Heft: 01 | 2024 Zeit
Verlag:Herder
Ort:München
Jahr:2023
ISBN:978-3-451-39630-4
Preis:28 Euro
Seiten:232
Gebunden
 


Rezension

Wie sehr die katholische Kirche die Ermittlungen zu den Missbrauchsfällen in den eigenen Reihen behindert, lässt sich in den Tagesnachrichten verfolgen. Fast unsichtbar bleiben da die vorsichtigen innerkirchlichen Versuche, aus der Vergangenheit zu lernen.

Einer dieser Versuche ist jetzt in Buchform erschienen. Es ist eine Sammlung wissenschaftlicher Vorträge, die an der deutschen Katholischen Akademie gehalten wurden. Und wer es gern etwas trockener mag, nimmt aus dieser Sammlung eine Menge mit.

Die Vorträge folgen der Einsicht, dass „nach den skandalösen Taten sexualisierter Gewalt und ihrer Vertuschung“ ein Neuanfang „bitter vonnöten“ ist. Und sie fragen danach, wie sich über die Integration von Liebe und Sexualität gelingende Beziehungen herstellen lassen. Interessant ist: Wie der Sammelband zeigt, holt sich die Katholische Akademie dafür auch Rat bei anderen Religionen und sucht über die eigenen Horizonte hinaus nach positiven Eros-Lehren. Die sollen sich nicht nur dem eigenen Leib und dem Leib der anderen gegenüber auf freundliche Weise öffnen, sondern auch die experimentelle Entfaltung von Identitäten unterstützen. Nicht zuletzt sollen sie die sexuelle Selbstbestimmung sichern, wo bislang tiefgehende gesellschaftliche und kulturelle Strukturen ihre Verletzung vorprogrammieren.

Die Tibetologin und Buddhologin Carola Roloff meistert diese Herausforderung in ihrem Beitrag mit großer Ruhe und Klarheit. Sie zeigt, wie variantenreich und komplex der Buddhismus dem rücksichtsvollen, freundlichen und freudvollen Umgang mit der Einheit von Körper und Geist zum Wohle aller Wesen verpflichtet ist. Man kann ihren Beitrag aber auch als kleine Einführung bereithalten, wenn man über die „Suche nach geeigneten Elementen für die Konstruktion oder Rekonstruktion einer positiven und zeitgemäßen buddhistischen Sexualethik“ nachdenken möchte. Carola Rohloff weiß: Auch da gibt es Handlungsbedarf. Sie weist auf Klosterregeln hin, die aus der historischen Tiefe heraus immer noch homophob grundiert sind, Masturbation und Oralverkehr als

Aktivitäten verstehen und es nicht schaffen, mit der Tatsache der Menstruation angemessen

entspannt umzugehen. Dass diese Regeln nicht in ganzer Schärfe für das Sexual- und Liebesleben der Laien gelten, ist klar. Aber wo auch im buddhistischen Alltag Programme im Hintergrund mitlaufen, die den vollen Ernst der Praxis an Verdrängung koppeln, sollte man vorsichtig sein.

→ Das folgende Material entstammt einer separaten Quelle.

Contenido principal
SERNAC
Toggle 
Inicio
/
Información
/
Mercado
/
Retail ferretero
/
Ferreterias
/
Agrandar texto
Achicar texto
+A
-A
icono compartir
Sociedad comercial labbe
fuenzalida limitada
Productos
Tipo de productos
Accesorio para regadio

Das aber heißt für die Buddhologin nichts anderes, als vorsichtig mit sich selbst und anderen zu sein. Wie man gelingende Beziehungen gestalten kann, wird nicht als fertiges How-to-Set vorgestellt. Den Buddhismus empfiehlt sie im Kontext der unterschiedlichen Suchbewegungen der Tagung als eine Übungsreligion, in der auch die Freude in der sexuellen Berührung an die Fähigkeit erinnern kann, vermeintliche Getrenntheit zu überwinden. Ohne sich zu verraten. Und ohne anderen etwas abzunötigen oder aufzuzwingen.

Weil das aber eine wirklich schwere Übung ist, deren Einbettung in eine modernisierte buddhistische Sexualethik eine Herausforderung bleibt, wünscht sich Carola Rohloff am Ende ihres Beitrags die aufklärende Unterstützung durch Religionspsychologinnen und Religionspsychologen sowie Psychotherapeutinnen und Psychotherapeuten. Das ist viel. Aber überall, wo ein Neuanfang „bitter vonnöten“ ist, um vulnerable Wesen vor sexualisierter Gewalt zu schützen, wird man um so ein interdisziplinäres Großaufgebot nicht herumkommen.